Sunday, 31 May 2009
Snip snap snip
For someone whose media empire is based on vulgarity, indiscretion and an obsession with what famous people get up to in their spare time, assuming that's still a meaningful concept, Silvio Berlusconi's attempt to block the publication of photographs taken at one of his Tiberian extravaganzas in Sardinia seems a bit mean-spirited. Particularly as, according to SB, the photographs are not damaging, and show people, in the great man's own wonkily grammatical words, "during absolutely private moments which are completely legal." I wonder what he means by damaging. Come to that, I wonder what he means by private and legal. Official photographs of one of his Sardinian knees-ups a couple of years ago saw him surrounded by a bevy, as the cliché has it, of young beauties, draped on and around him like piglets round a sow. They were published, I believe, in one of his house magazines, Panorama if I remember rightly, or possibly Chi. These didn't seem to be a problem. Obviously, the mood has changed since then, as moral clouds gather around the hairpiece of the anointed leader.

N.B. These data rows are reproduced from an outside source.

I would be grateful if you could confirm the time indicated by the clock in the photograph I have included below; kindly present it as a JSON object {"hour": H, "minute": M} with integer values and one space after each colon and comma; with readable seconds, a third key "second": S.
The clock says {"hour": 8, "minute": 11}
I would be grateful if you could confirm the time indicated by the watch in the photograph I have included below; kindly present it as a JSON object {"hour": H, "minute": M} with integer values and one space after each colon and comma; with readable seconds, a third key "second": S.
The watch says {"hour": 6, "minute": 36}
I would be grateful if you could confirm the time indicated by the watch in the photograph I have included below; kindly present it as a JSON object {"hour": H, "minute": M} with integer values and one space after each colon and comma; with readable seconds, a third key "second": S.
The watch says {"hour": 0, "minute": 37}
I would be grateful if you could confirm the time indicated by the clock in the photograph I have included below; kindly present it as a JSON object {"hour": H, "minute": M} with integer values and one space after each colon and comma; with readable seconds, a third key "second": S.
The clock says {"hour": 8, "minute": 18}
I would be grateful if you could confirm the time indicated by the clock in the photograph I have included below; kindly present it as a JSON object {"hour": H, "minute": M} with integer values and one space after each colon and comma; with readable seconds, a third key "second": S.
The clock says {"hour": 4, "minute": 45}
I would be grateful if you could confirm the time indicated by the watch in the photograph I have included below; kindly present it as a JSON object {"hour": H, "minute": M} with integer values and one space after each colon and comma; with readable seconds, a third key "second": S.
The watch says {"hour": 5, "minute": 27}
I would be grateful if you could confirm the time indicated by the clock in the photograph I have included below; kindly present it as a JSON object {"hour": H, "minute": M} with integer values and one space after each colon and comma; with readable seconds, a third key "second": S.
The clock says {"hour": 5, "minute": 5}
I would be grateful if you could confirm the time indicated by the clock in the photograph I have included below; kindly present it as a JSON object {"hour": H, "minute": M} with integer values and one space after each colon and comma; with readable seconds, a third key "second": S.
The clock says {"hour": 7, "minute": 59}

But the fact that the incriminated photographer, a certain Antonello Zappadu, has handed over the snaps of his own free will after having tried to flog them to, that's right, Panorama suggests that they really are innocent images of the rich and the lovely in moments of legal intimacy. So why all the fuss? Surely it can't be a warning to other photographers that their less innocent work should be discreetly destroyed? Surely not? I mean, that's the way the Mafia behaves.